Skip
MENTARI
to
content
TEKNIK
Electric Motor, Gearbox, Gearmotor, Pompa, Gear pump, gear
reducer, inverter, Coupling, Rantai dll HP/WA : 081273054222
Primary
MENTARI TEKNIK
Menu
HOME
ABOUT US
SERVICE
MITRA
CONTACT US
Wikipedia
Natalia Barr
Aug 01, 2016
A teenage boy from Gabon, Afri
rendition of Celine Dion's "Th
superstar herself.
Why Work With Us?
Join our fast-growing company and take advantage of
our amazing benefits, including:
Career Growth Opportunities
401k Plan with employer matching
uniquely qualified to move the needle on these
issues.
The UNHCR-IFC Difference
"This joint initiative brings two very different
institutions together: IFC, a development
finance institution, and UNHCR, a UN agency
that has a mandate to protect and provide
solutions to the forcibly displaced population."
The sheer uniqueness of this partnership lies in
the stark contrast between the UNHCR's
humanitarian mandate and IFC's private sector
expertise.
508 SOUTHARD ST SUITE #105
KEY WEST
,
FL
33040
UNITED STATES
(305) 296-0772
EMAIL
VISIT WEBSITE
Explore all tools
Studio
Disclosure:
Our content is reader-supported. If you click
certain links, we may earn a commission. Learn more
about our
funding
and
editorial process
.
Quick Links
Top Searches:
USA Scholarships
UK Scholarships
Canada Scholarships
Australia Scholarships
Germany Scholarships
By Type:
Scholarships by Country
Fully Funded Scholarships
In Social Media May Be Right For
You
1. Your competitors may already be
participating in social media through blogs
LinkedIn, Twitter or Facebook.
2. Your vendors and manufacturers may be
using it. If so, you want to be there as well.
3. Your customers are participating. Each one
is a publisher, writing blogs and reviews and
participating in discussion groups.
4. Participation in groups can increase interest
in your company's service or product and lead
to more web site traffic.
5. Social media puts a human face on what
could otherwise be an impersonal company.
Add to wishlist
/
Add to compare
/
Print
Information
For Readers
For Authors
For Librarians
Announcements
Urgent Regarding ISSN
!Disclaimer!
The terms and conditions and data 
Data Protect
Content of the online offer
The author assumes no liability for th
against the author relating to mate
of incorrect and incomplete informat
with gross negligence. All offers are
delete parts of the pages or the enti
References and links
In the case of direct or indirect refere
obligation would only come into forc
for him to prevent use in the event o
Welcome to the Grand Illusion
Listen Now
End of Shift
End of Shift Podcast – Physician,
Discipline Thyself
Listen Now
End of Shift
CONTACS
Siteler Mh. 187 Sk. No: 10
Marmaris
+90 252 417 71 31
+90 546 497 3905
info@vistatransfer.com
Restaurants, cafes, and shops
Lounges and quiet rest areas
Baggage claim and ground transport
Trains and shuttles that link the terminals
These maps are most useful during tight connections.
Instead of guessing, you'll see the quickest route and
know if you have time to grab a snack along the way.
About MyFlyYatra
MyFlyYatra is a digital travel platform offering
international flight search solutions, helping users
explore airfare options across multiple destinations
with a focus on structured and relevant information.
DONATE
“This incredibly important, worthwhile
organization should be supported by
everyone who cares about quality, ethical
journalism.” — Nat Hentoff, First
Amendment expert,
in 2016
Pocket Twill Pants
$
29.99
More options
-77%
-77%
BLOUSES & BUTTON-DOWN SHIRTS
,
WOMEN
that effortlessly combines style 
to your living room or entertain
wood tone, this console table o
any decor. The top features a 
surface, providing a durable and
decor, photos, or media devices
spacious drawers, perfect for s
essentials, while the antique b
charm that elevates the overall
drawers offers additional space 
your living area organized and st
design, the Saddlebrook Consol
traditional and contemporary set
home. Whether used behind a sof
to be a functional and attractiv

• **AIM OF THE EXERCISE**
The answer must be the complete set of entries, retyped exactly.

• **RESULT FOR THIS TASK**
Skip
MENTARI
to
content
TEKNIK
Electric Motor, Gearbox, Gearmotor, Pompa, Gear pump, gear
reducer, inverter, Coupling, Rantai dll HP/WA : 081273054222
Primary
MENTARI TEKNIK
Menu
HOME
ABOUT US
SERVICE
MITRA
CONTACT US
Wikipedia
Natalia Barr
Aug 01, 2016
A teenage boy from Gabon, Afri
rendition of Celine Dion's "Th
superstar herself.
Why Work With Us?
Join our fast-growing company and take advantage of
our amazing benefits, including:
Career Growth Opportunities
401k Plan with employer matching
uniquely qualified to move the needle on these
issues.
The UNHCR-IFC Difference
"This joint initiative brings two very different
institutions together: IFC, a development
finance institution, and UNHCR, a UN agency
that has a mandate to protect and provide
solutions to the forcibly displaced population."
The sheer uniqueness of this partnership lies in
the stark contrast between the UNHCR's
humanitarian mandate and IFC's private sector
expertise.
508 SOUTHARD ST SUITE #105
KEY WEST
,
FL
33040
UNITED STATES
(305) 296-0772
EMAIL
VISIT WEBSITE
Explore all tools
Studio
Disclosure:
Our content is reader-supported. If you click
certain links, we may earn a commission. Learn more
about our
funding
and
editorial process
.
Quick Links
Top Searches:
USA Scholarships
UK Scholarships
Canada Scholarships
Australia Scholarships
Germany Scholarships
By Type:
Scholarships by Country
Fully Funded Scholarships
In Social Media May Be Right For
You
1. Your competitors may already be
participating in social media through blogs
LinkedIn, Twitter or Facebook.
2. Your vendors and manufacturers may be
using it. If so, you want to be there as well.
3. Your customers are participating. Each one
is a publisher, writing blogs and reviews and
participating in discussion groups.
4. Participation in groups can increase interest
in your company's service or product and lead
to more web site traffic.
5. Social media puts a human face on what
could otherwise be an impersonal company.
Add to wishlist
/
Add to compare
/
Print
Information
For Readers
For Authors
For Librarians
Announcements
Urgent Regarding ISSN
!Disclaimer!
The terms and conditions and data 
Data Protect
Content of the online offer
The author assumes no liability for th
against the author relating to mate
of incorrect and incomplete informat
with gross negligence. All offers are
delete parts of the pages or the enti
References and links
In the case of direct or indirect refere
obligation would only come into forc
for him to prevent use in the event o
Welcome to the Grand Illusion
Listen Now
End of Shift
End of Shift Podcast – Physician,
Discipline Thyself
Listen Now
End of Shift
CONTACS
Siteler Mh. 187 Sk. No: 10
Marmaris
+90 252 417 71 31
+90 546 497 3905
info@vistatransfer.com
Restaurants, cafes, and shops
Lounges and quiet rest areas
Baggage claim and ground transport
Trains and shuttles that link the terminals
These maps are most useful during tight connections.
Instead of guessing, you'll see the quickest route and
know if you have time to grab a snack along the way.
About MyFlyYatra
MyFlyYatra is a digital travel platform offering
international flight search solutions, helping users
explore airfare options across multiple destinations
with a focus on structured and relevant information.
DONATE
“This incredibly important, worthwhile
organization should be supported by
everyone who cares about quality, ethical
journalism.” — Nat Hentoff, First
Amendment expert,
in 2016
Pocket Twill Pants
$
29.99
More options
-77%
-77%
BLOUSES & BUTTON-DOWN SHIRTS
,
WOMEN
that effortlessly combines style 
to your living room or entertain
wood tone, this console table o
any decor. The top features a 
surface, providing a durable and
decor, photos, or media devices
spacious drawers, perfect for s
essentials, while the antique b
charm that elevates the overall
drawers offers additional space 
your living area organized and st
design, the Saddlebrook Consol
traditional and contemporary set
home. Whether used behind a sof
to be a functional and attractiv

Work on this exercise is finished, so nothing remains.